Data listing:
- - - -

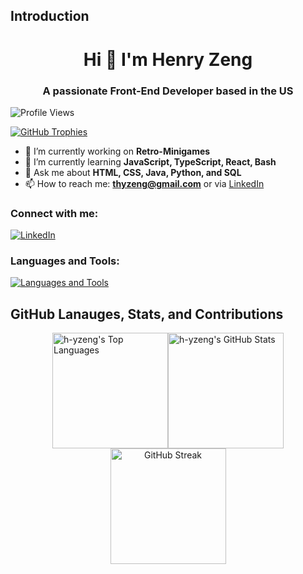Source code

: ## Introduction

<h1 align="center">Hi 👋 I'm Henry Zeng</h1>
<h3 align="center">A passionate Front-End Developer based in the US</h3>

<p align="left">
  <img src="https://komarev.com/ghpvc/?username=h-yzeng&label=Profile%20views&color=0e75b6&style=flat" alt="Profile Views" />
</p>

<p align="left">
  <a href="https://github.com/ryo-ma/github-profile-trophy">
    <img src="https://github-profile-trophy.vercel.app/?username=h-yzeng&theme=darkhub&margin-w=4" alt="GitHub Trophies" />
  </a>
</p>

- 🔭 I’m currently working on **Retro-Minigames**
- 🌱 I’m currently learning **JavaScript, TypeScript, React, Bash**
- 💬 Ask me about **HTML, CSS, Java, Python, and SQL**
- 📫 How to reach me: **thyzeng@gmail.com** or via [LinkedIn](https://www.linkedin.com/in/hao-yuan-zeng/)

<h3 align="left">Connect with me:</h3>
<p align="left">
  <a href="https://www.linkedin.com/in/hao-yuan-zeng/">
    <img src="https://skillicons.dev/icons?i=linkedin" alt="LinkedIn" />
  </a>
</p>

<h3 align="left">Languages and Tools:</h3>
<p align="left">
  <a href="https://github.com/h-yzeng">
    <img src="https://skillicons.dev/icons?i=css,html,js,java,python,mysql,mongodb,vscode,github" alt="Languages and Tools" />
  </a>
</p>

## GitHub Lanauges, Stats, and Contributions

<div style="display:flex;flex-direction:row;justify-content:center;">
  <img height="185" src="https://github-readme-stats.vercel.app/api/top-langs?username=h-yzeng&show_icons=true&locale=en&layout=compact&hide_border=true&theme=dark" alt="h-yzeng's Top Languages" style="margin: 0"/>
  <img height="185" src="https://github-readme-stats.vercel.app/api?username=h-yzeng&show_icons=true&locale=en&hide_border=true&theme=dark" alt="h-yzeng's GitHub Stats" style="margin: 0"/>
</div>

<div style="text-align: center;">
  <a href="https://git.io/streak-stats">
    <img height="185" src="https://github-readme-streak-stats.herokuapp.com?user=h-yzeng&theme=dark&hide_border=true" alt="GitHub Streak" style="margin: 0 auto;" />
  </a>
</div>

- - - -

Output every line of the item above as a Markdown table with two columns, Row and Line, giving each row a number and skipping blank lines. Leave the picture out of the answer.

| Row | Line |
|---|---|
| 1 | Source code |
| 2 | : ## Introduction |
| 3 | <h1 align="center">Hi 👋 I'm Henry Zeng</h1> |
| 4 | <h3 align="center">A passionate Front-End Developer based in the US</h3> |
| 5 | <p align="left"> |
| 6 |   <img src="https://komarev.com/ghpvc/?username=h-yzeng&label=Profile%20views&color=0e75b6&style=flat" alt="Profile Views" /> |
| 7 | </p> |
| 8 | <p align="left"> |
| 9 |   <a href="https://github.com/ryo-ma/github-profile-trophy"> |
| 10 |     <img src="https://github-profile-trophy.vercel.app/?username=h-yzeng&theme=darkhub&margin-w=4" alt="GitHub Trophies" /> |
| 11 |   </a> |
| 12 | </p> |
| 13 | - 🔭 I’m currently working on **Retro-Minigames** |
| 14 | - 🌱 I’m currently learning **JavaScript, TypeScript, React, Bash** |
| 15 | - 💬 Ask me about **HTML, CSS, Java, Python, and SQL** |
| 16 | - 📫 How to reach me: **thyzeng@gmail.com** or via [LinkedIn](https://www.linkedin.com/in/hao-yuan-zeng/) |
| 17 | <h3 align="left">Connect with me:</h3> |
| 18 | <p align="left"> |
| 19 |   <a href="https://www.linkedin.com/in/hao-yuan-zeng/"> |
| 20 |     <img src="https://skillicons.dev/icons?i=linkedin" alt="LinkedIn" /> |
| 21 |   </a> |
| 22 | </p> |
| 23 | <h3 align="left">Languages and Tools:</h3> |
| 24 | <p align="left"> |
| 25 |   <a href="https://github.com/h-yzeng"> |
| 26 |     <img src="https://skillicons.dev/icons?i=css,html,js,java,python,mysql,mongodb,vscode,github" alt="Languages and Tools" /> |
| 27 |   </a> |
| 28 | </p> |
| 29 | ## GitHub Lanauges, Stats, and Contributions |
| 30 | <div style="display:flex;flex-direction:row;justify-content:center;"> |
| 31 |   <img height="185" src="https://github-readme-stats.vercel.app/api/top-langs?username=h-yzeng&show_icons=true&locale=en&layout=compact&hide_border=true&theme=dark" alt="h-yzeng's Top Languages" style="margin: 0"/> |
| 32 |   <img height="185" src="https://github-readme-stats.vercel.app/api?username=h-yzeng&show_icons=true&locale=en&hide_border=true&theme=dark" alt="h-yzeng's GitHub Stats" style="margin: 0"/> |
| 33 | </div> |
| 34 | <div style="text-align: center;"> |
| 35 |   <a href="https://git.io/streak-stats"> |
| 36 |     <img height="185" src="https://github-readme-streak-stats.herokuapp.com?user=h-yzeng&theme=dark&hide_border=true" alt="GitHub Streak" style="margin: 0 auto;" /> |
| 37 |   </a> |
| 38 | </div> |